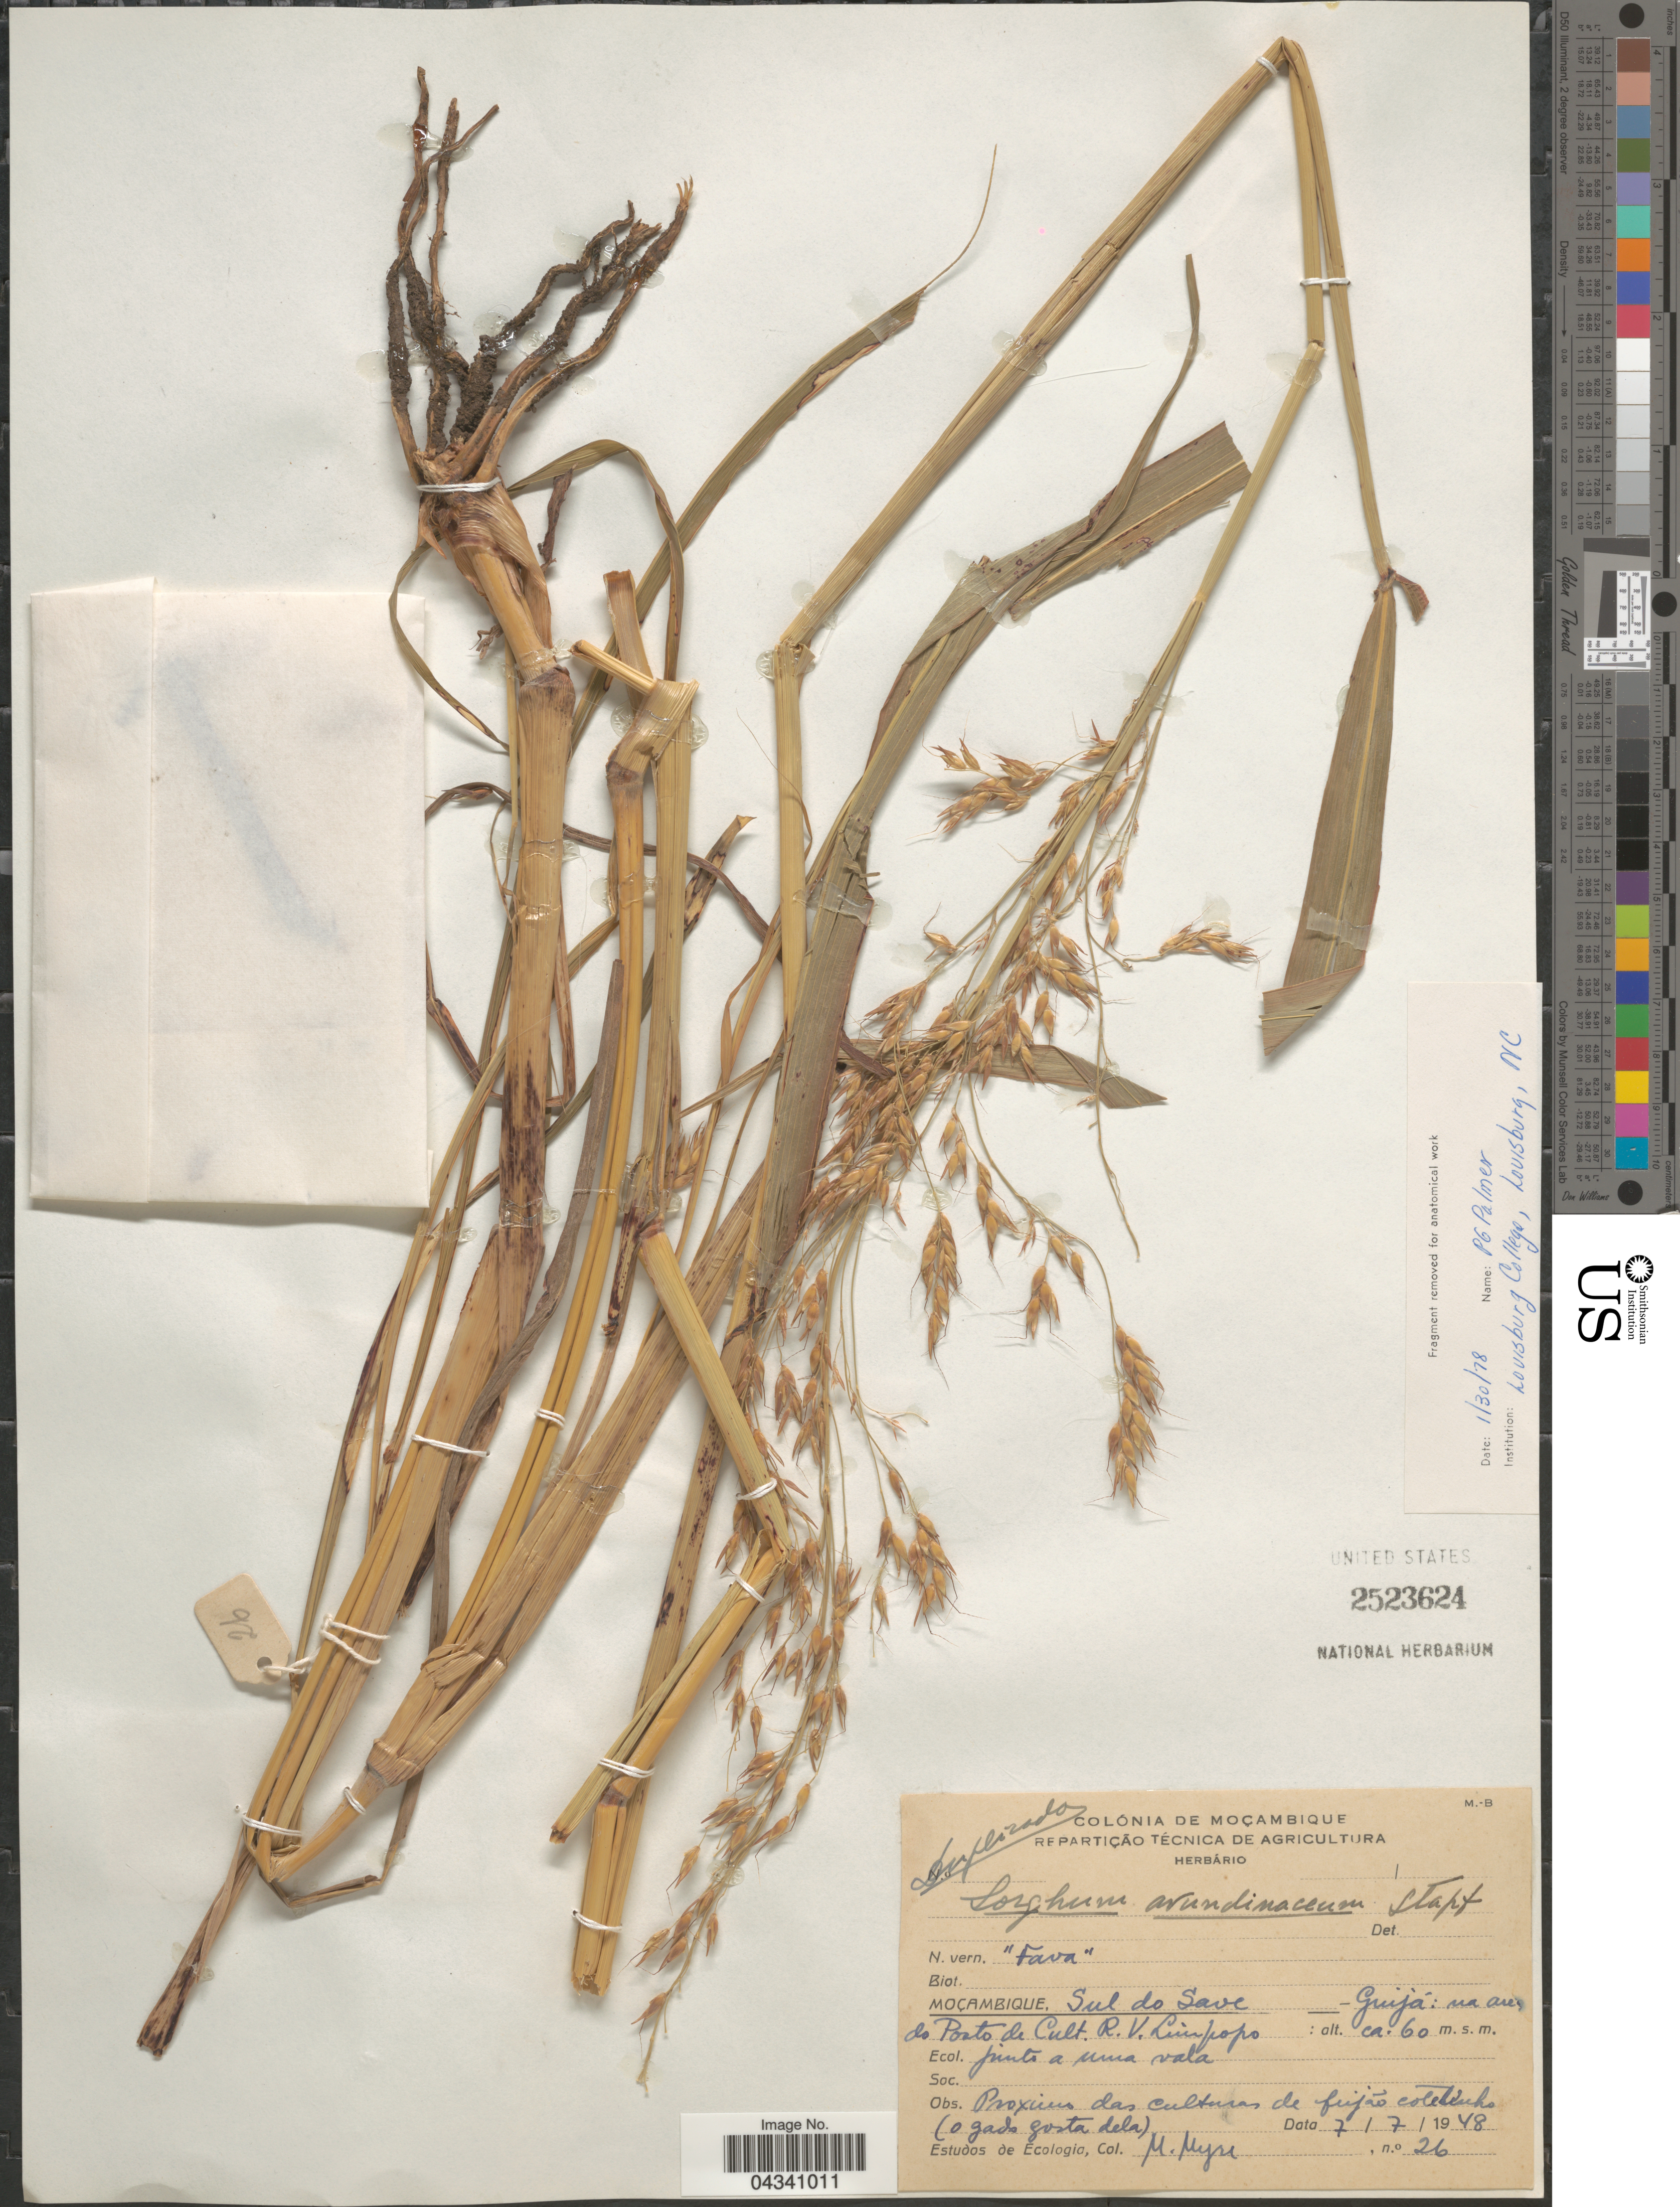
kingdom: Plantae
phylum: Tracheophyta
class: Liliopsida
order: Poales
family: Poaceae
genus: Sorghum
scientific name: Sorghum arundinaceum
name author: (Desv.) Stapf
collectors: Myre, M.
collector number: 26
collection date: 1948-07-07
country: Mozambique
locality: Moçambique, Sul do Save - Guijá; na aredo Porto de Cult. R.V. Limpopo.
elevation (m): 60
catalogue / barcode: US 2523624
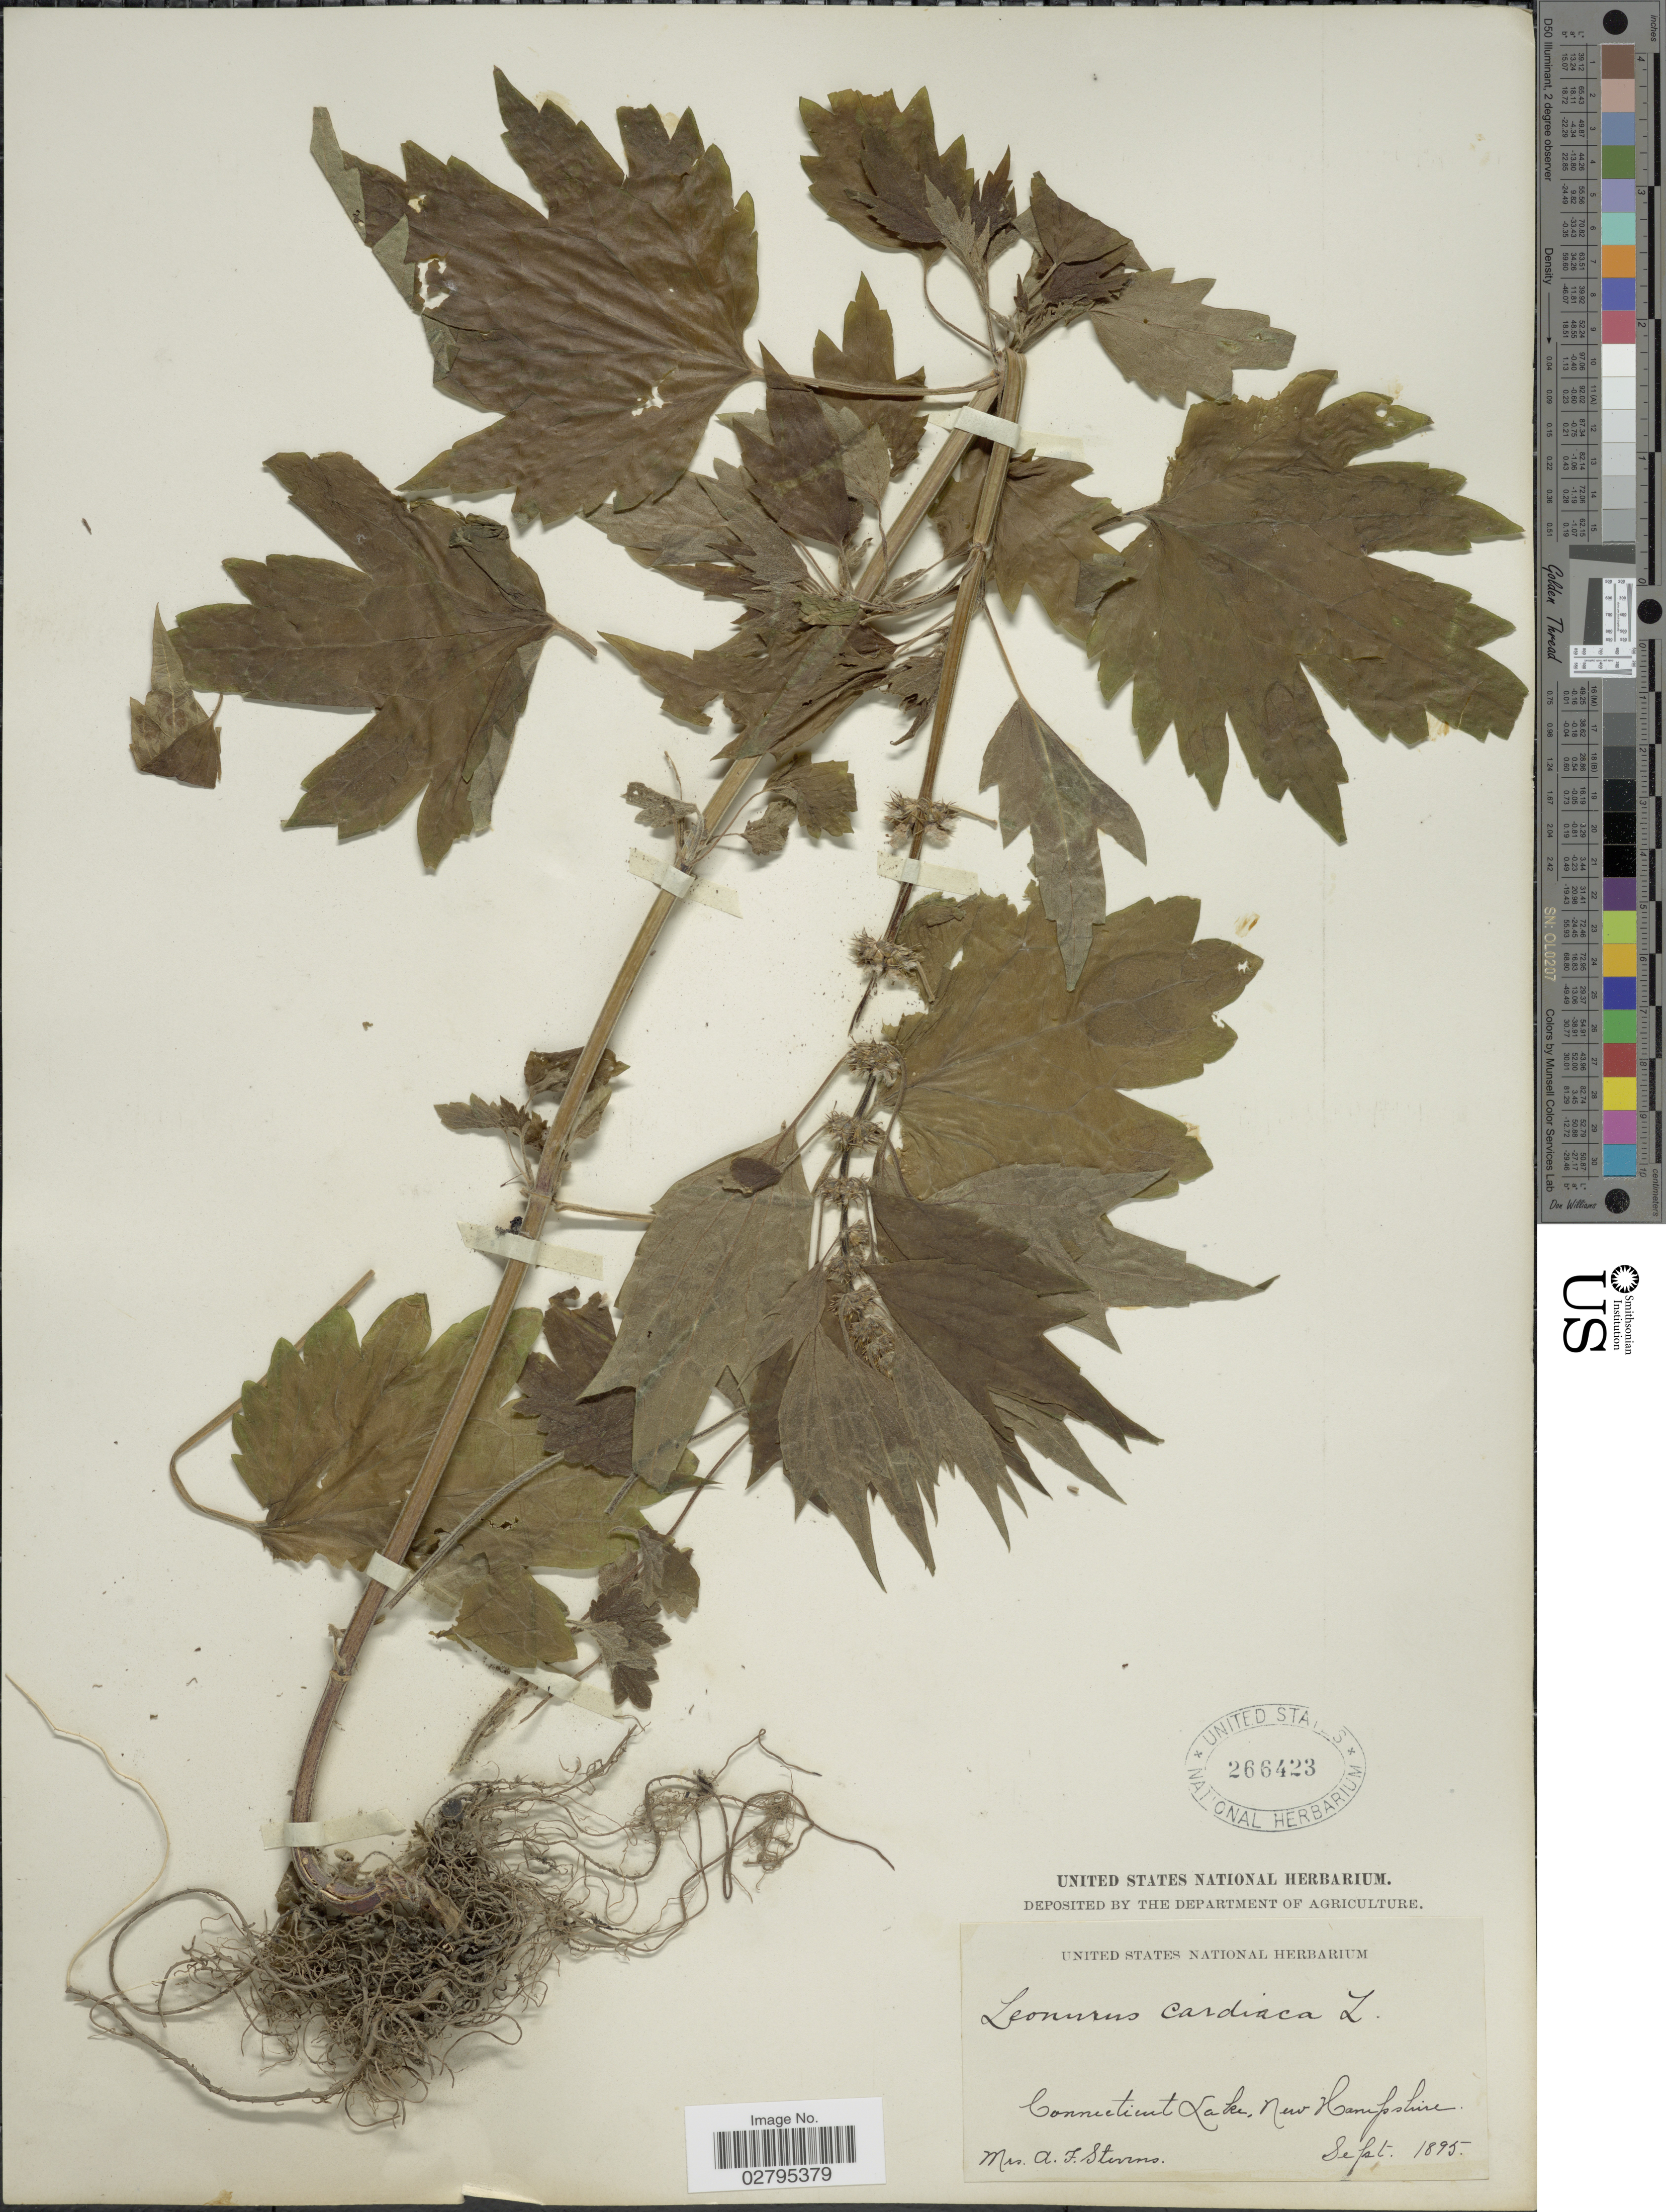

REQUIRED TASK ->
Write out every line of the records above as a JSON list of strings, with one string per line and no blank lines. Leave the pictures out.

ANSWER TO THIS EXERCISE ->
[
  "kingdom: Plantae",
  "phylum: Tracheophyta",
  "class: Liliopsida",
  "order: Poales",
  "family: Poaceae",
  "genus: Sorghum",
  "scientific name: Sorghum arundinaceum",
  "name author: (Desv.) Stapf",
  "collectors: Myre, M.",
  "collector number: 26",
  "collection date: 1948-07-07",
  "country: Mozambique",
  "locality: Moçambique, Sul do Save - Guijá; na aredo Porto de Cult. R.V. Limpopo.",
  "elevation (m): 60",
  "catalogue / barcode: US 2523624"
]